In statistical hypothesis testing, you typically express the belief that some effect exists in a population by specifying an alternative hypothesis $H_1$. You state a null hypothesis $H_0$ as the assertion that the effect does not exist and attempt to gather evidence to reject $H_0$ in favor of $H_1$. Evidence is gathered in the form of sample data, and a statistical test is used to assess $H_0$. If $H_0$ is rejected but there really is no effect, this is called a Type I error. The probability of a Type I error is usually designated alpha or $\alpha $, and statistical tests are designed to ensure that $\alpha $ is suitably small (for example, less than 0.05).

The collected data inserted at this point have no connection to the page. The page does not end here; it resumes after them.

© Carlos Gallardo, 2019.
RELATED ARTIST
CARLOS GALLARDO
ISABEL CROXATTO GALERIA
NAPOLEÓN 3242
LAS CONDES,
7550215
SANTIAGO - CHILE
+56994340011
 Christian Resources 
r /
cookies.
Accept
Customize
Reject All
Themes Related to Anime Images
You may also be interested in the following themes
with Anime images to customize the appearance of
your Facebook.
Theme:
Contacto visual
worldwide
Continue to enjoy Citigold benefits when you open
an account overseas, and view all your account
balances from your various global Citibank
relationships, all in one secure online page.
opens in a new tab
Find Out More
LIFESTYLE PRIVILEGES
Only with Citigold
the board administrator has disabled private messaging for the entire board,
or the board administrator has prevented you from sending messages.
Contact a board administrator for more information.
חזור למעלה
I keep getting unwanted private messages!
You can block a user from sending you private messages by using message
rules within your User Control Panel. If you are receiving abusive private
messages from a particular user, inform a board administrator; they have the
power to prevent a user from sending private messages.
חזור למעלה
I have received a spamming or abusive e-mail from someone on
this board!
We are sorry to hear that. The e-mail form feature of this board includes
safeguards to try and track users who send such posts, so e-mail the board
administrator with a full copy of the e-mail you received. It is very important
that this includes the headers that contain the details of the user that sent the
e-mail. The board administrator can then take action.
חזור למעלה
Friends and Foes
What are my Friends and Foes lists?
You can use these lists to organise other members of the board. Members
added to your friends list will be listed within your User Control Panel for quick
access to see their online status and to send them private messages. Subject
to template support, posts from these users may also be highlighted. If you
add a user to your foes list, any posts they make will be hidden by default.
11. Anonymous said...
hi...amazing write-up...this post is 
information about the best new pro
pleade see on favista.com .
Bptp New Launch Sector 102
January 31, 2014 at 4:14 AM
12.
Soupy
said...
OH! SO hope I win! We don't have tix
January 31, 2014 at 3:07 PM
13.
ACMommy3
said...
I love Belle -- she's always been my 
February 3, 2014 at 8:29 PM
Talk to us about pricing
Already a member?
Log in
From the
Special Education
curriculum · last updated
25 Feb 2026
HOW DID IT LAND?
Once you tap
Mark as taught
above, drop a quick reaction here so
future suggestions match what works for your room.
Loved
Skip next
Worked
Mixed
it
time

If there is an effect in the population but $H_0$ is not rejected in the statistical test, then a Type II error has been committed. The probability of a Type II error is usually designated beta or $\beta $. The probability $1-\beta $ of avoiding a Type II error—that is, correctly rejecting $H_0$ and achieving statistical significance, is called the power of the test.

An important goal in study planning is to ensure an acceptably high level of power. Sample size plays a prominent role in power computations because the focus is often on determining a sufficient sample size to achieve a certain power, or assessing the power for a range of different sample sizes.

There are several tools available in SAS/STAT software for power and sample size analysis. PROC POWER covers a variety of analyses such as t tests, equivalence tests, confidence intervals, binomial proportions, multiple regression, one-way ANOVA, survival analysis, logistic regression, and the Wilcoxon rank-sum test. PROC GLMPOWER supports more complex linear models. The Power and Sample Size application provides a user interface and implements many of the analyses supported in the procedures.